* _Quoted passage_
JAMES O’LEARY. Mr. O’Leary joined us in June 2002 as Executive Vice President, Corporate Development. In August 2003 he was appointed Executive Vice President and Chief Financial Officer. Mr. O’Leary was previously with U.S. Industries, Inc. from 1995 to 2002. From 2000 to 2002, Mr. O’Leary was Chairman and CEO of LCA Group, Inc., U.S. Industries’ global lighting subsidiary. He also served as Executive Vice President of U.S. Industries from 1999 to 2002, Senior Vice President and Chief Financial Officer from 1998 to 1999 and Vice President and Corporate Controller from 1995 to 1998. Mr. O’Leary held various financial and operational positions at Hanson PLC., U.S. Industries’ former parent company, from 1993 to 1995 at which time U.S. Industries was spun off to Hanson’s shareholders. Mr. O’Leary was with Deloitte & Touche from 1985 to 1993. Mr. O’Leary holds a Master of Business Administration degree from the Wharton School of the University of Pennsylvania and a Bachelor of Business Administration degree from Pace University. Mr. O’Leary is a licensed Certified Public Accountant.

 
  11  


JOHN SKELTON. Mr. Skelton served as Senior Vice President, Operations from the IPO through fiscal 1998, was appointed Senior Vice President, Financial Planning in fiscal 1999 and appointed Senior Vice President, Forward Planning in fiscal 2003. Mr. Skelton served as Vice President and Chief Financial Officer of Beazer Homes, Inc., a subsidiary of Beazer Homes, since 1985 and Vice President and Chief Financial Officer of Beazer Homes Holdings, Inc., a subsidiary of Beazer Homes, since April 1993. During the period 1977 to 1985, Mr. Skelton served as Finance Director of Leech Homes, a subsidiary of Leech PLC which was acquired by Beazer PLC in 1985. After graduating with a Bachelor's degree from Durham University in the United Kingdom, he was employed by Deloitte & Touche and is a Fellow of the Institute of Chartered Accountants in England and Wales.

C. LOWELL BALL. Mr. Ball joined us in August 2000 as Senior Vice President and General Counsel. From 1992 to August 2000, Mr. Ball held equivalent positions with commercial real estate investment, development-operating companies, including Regent Partners, Inc., Compass Management and Leasing, Inc. and Dutch Institutional Holding Company. Prior to 1992, Mr. Ball practiced law for ten years with two major Atlanta law firms: Long, Aldridge & Norman and Sutherland, Asbill & Brennan. Mr. Ball graduated with honors from the University of North Carolina School of Law where he served on the Board of Editors of the North Carolina Law Review. He also received his undergraduate degree from the University of North Carolina where he was a Morehead Scholar.

* _Data section_
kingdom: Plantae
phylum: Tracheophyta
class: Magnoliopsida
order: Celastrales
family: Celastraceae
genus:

* _Direction 1_
According to the executive biographies, when was Mr. O'Leary appointed Executive Vice President and Chief Financial Officer?
* _Direction 2_
Using the executive biographies, explain why Hanson PLC is described as U.S. Industries' former parent company.
* _Direction 3_
Write the next portion of the executive biographies, starting after their final sentence.

* _Exercise result 1_
He was appointed in August 2003.

* _Exercise result 2_
Hanson PLC was U.S. Industries' parent until 1995. In that year, U.S. Industries was spun off to Hanson's shareholders.

* _Exercise result 3_
MICHAEL T. RAND. Mr. Rand joined us in November 1996 as Vice President, Operational and Accounting Controls and was promoted to Vice President, Corporate Controller in June of 1998. Mr. Rand was promoted to Senior Vice President, Corporate Controller in October 2002, and to Senior Vice President, Chief Accounting Officer in August 2004. Prior to joining Beazer Homes, Mr. Rand was with the firm KPMG Peat Marwick from 1984 to 1996, at which time he served as a Senior Audit Manager. Mr. Rand holds a Bachelors degree in Commerce from the University of Virginia and is a licensed Certified Public Accountant.

JONATHAN P. SMOKE. Mr. Smoke joined us in March 2001 as Vice President, eBusiness, was appointed Chief Information Officer in April 2002, and was promoted to Senior Vice President in September 2003. Mr. Smoke was previously with Lend Lease Corporation from 1999 to 2001 where he was responsible for ebusiness strategy and initiatives. Mr. Smoke was a management consultant with Deloitte & Touche from 1993 to 1999. Mr. Smoke holds a Master of Business Administration degree from the McCombs School of Business at the University of Texas at Austin and a Bachelor of Arts degree from Rhodes College.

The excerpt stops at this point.